#### Material provided:
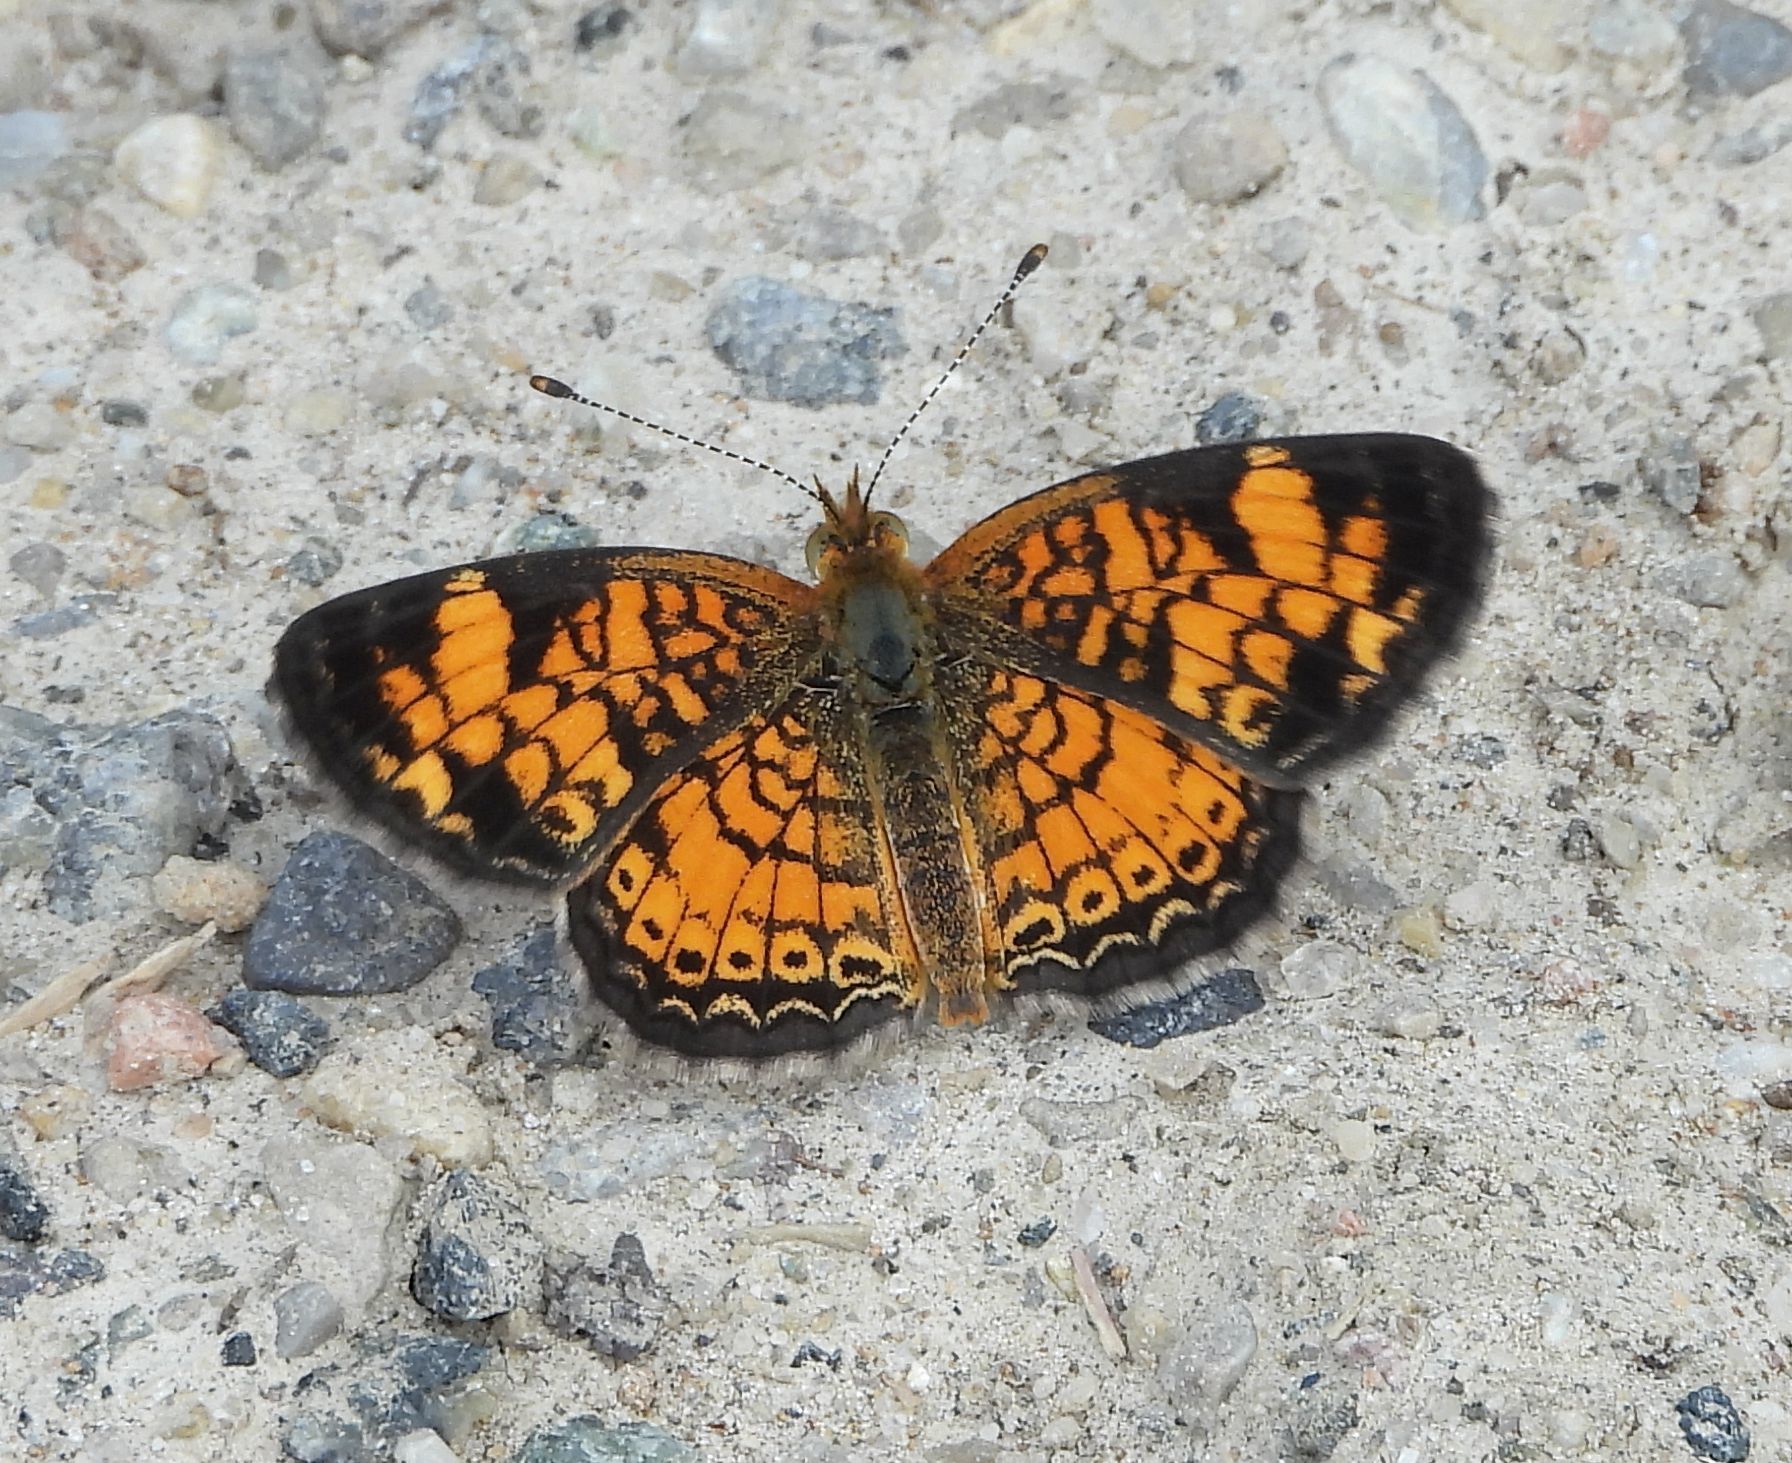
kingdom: Animalia
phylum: Arthropoda
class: Insecta
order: Lepidoptera
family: Nymphalidae
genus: Phyciodes
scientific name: Phyciodes tharos
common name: Pearl crescent
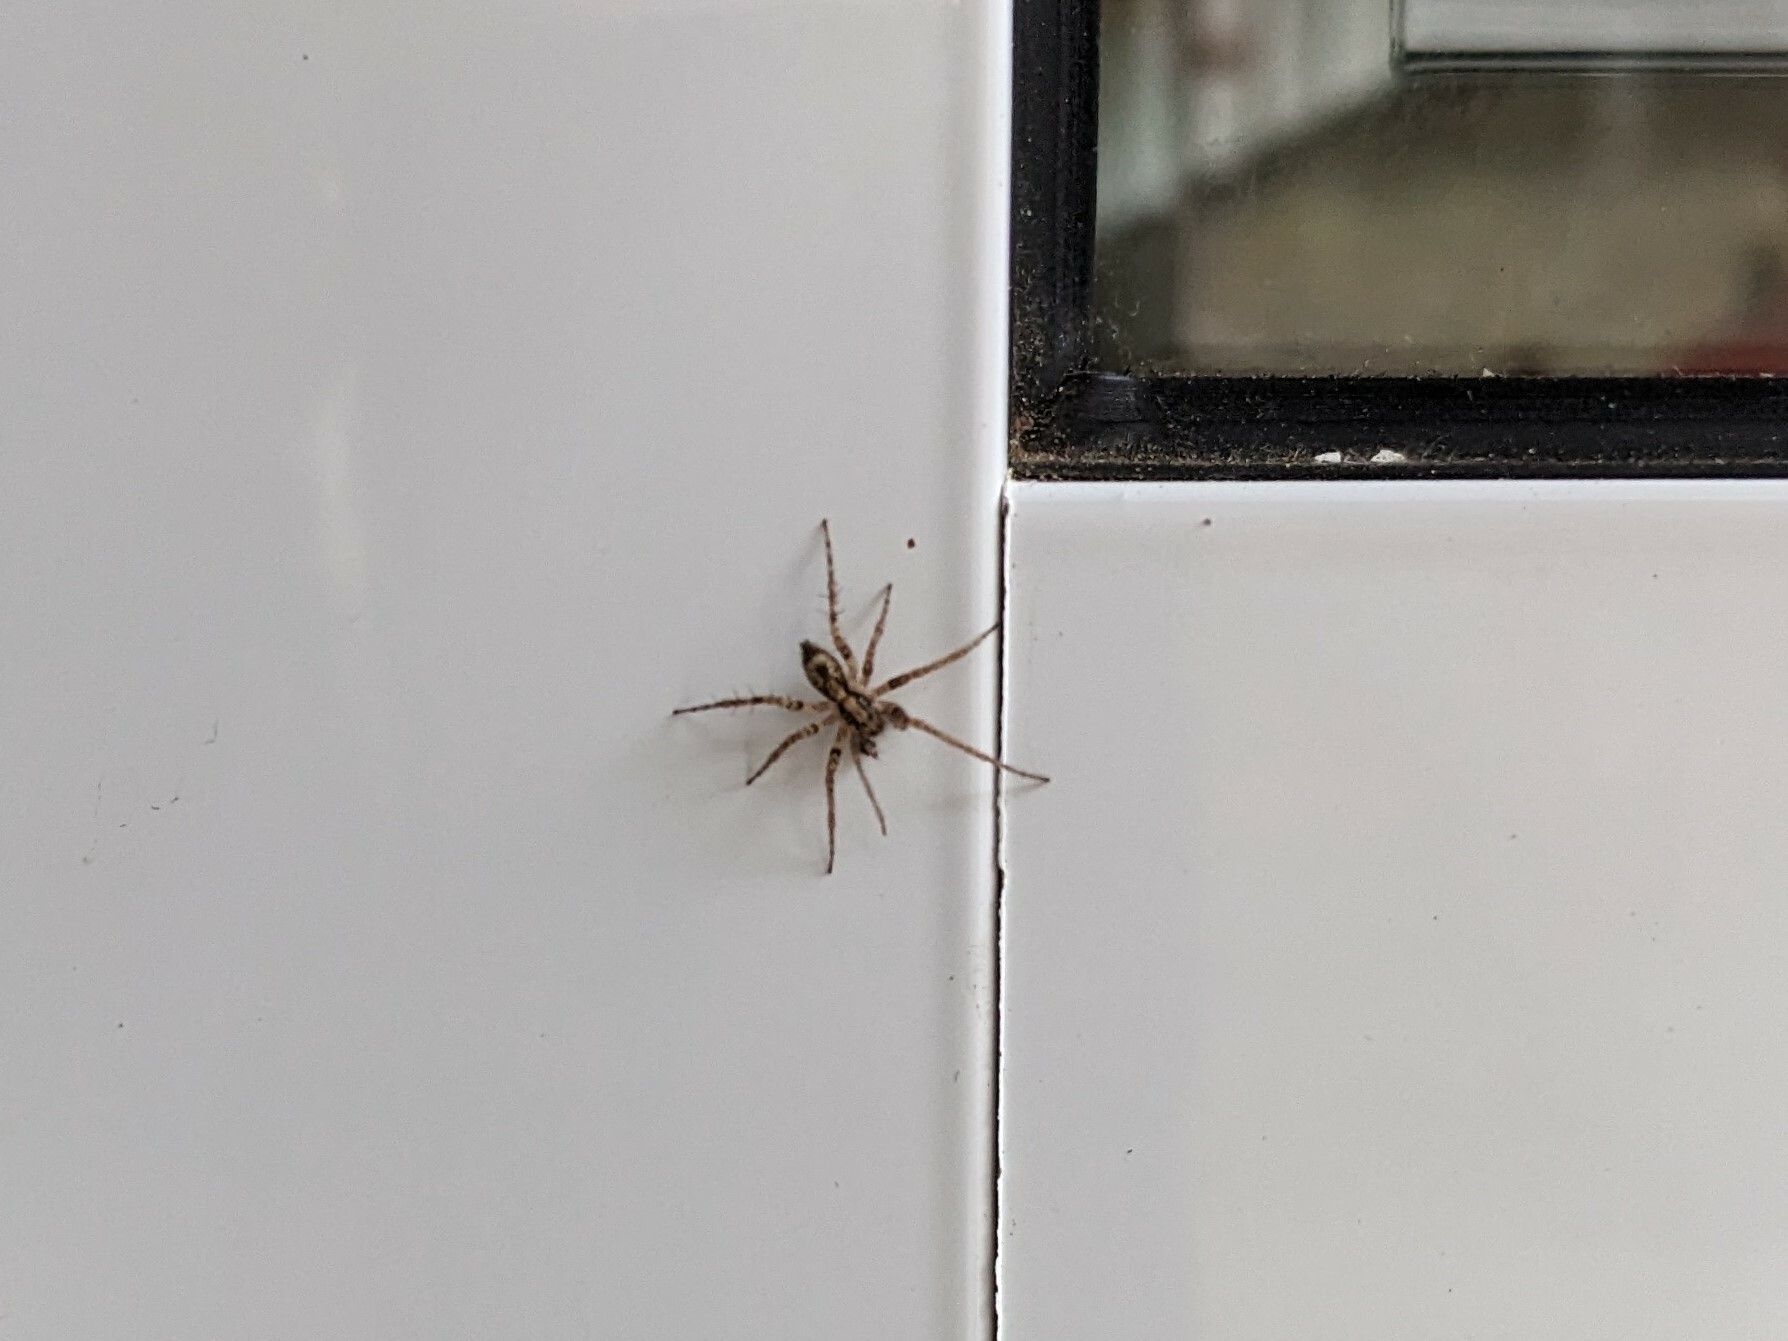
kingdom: Animalia
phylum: Arthropoda
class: Arachnida
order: Araneae
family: Anyphaenidae
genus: Anyphaena
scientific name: Anyphaena accentuata
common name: Buzzing spider
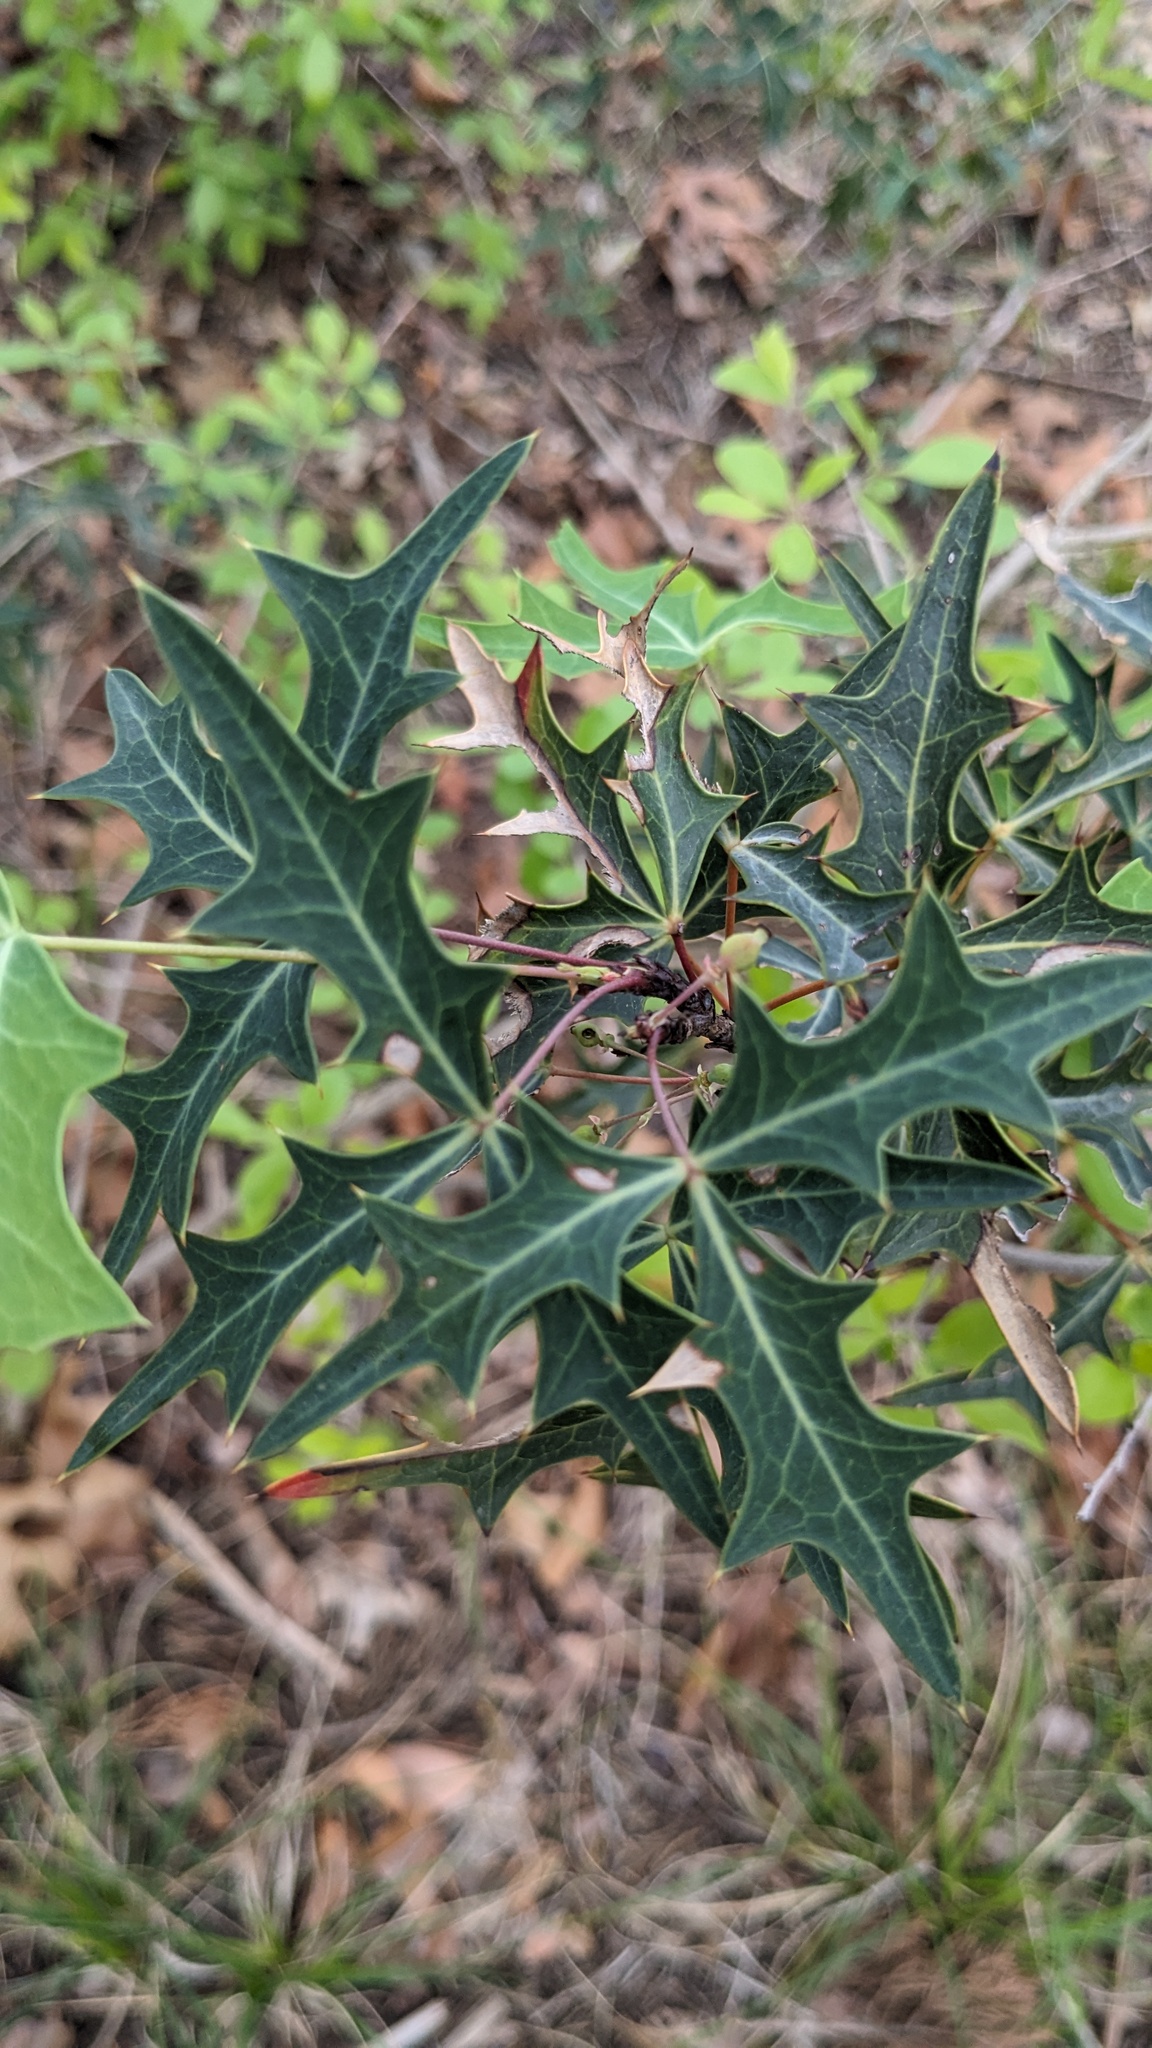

#### Task statement:
Turn the lines of all the items above into one numbered list with no blank lines. Leave the pictures out.

#### Exercise answer:
1. kingdom: Animalia
2. phylum: Arthropoda
3. class: Insecta
4. order: Lepidoptera
5. family: Nymphalidae
6. genus: Phyciodes
7. scientific name: Phyciodes tharos
8. common name: Pearl crescent
9. kingdom: Animalia
10. phylum: Arthropoda
11. class: Arachnida
12. order: Araneae
13. family: Anyphaenidae
14. genus: Anyphaena
15. scientific name: Anyphaena accentuata
16. common name: Buzzing spider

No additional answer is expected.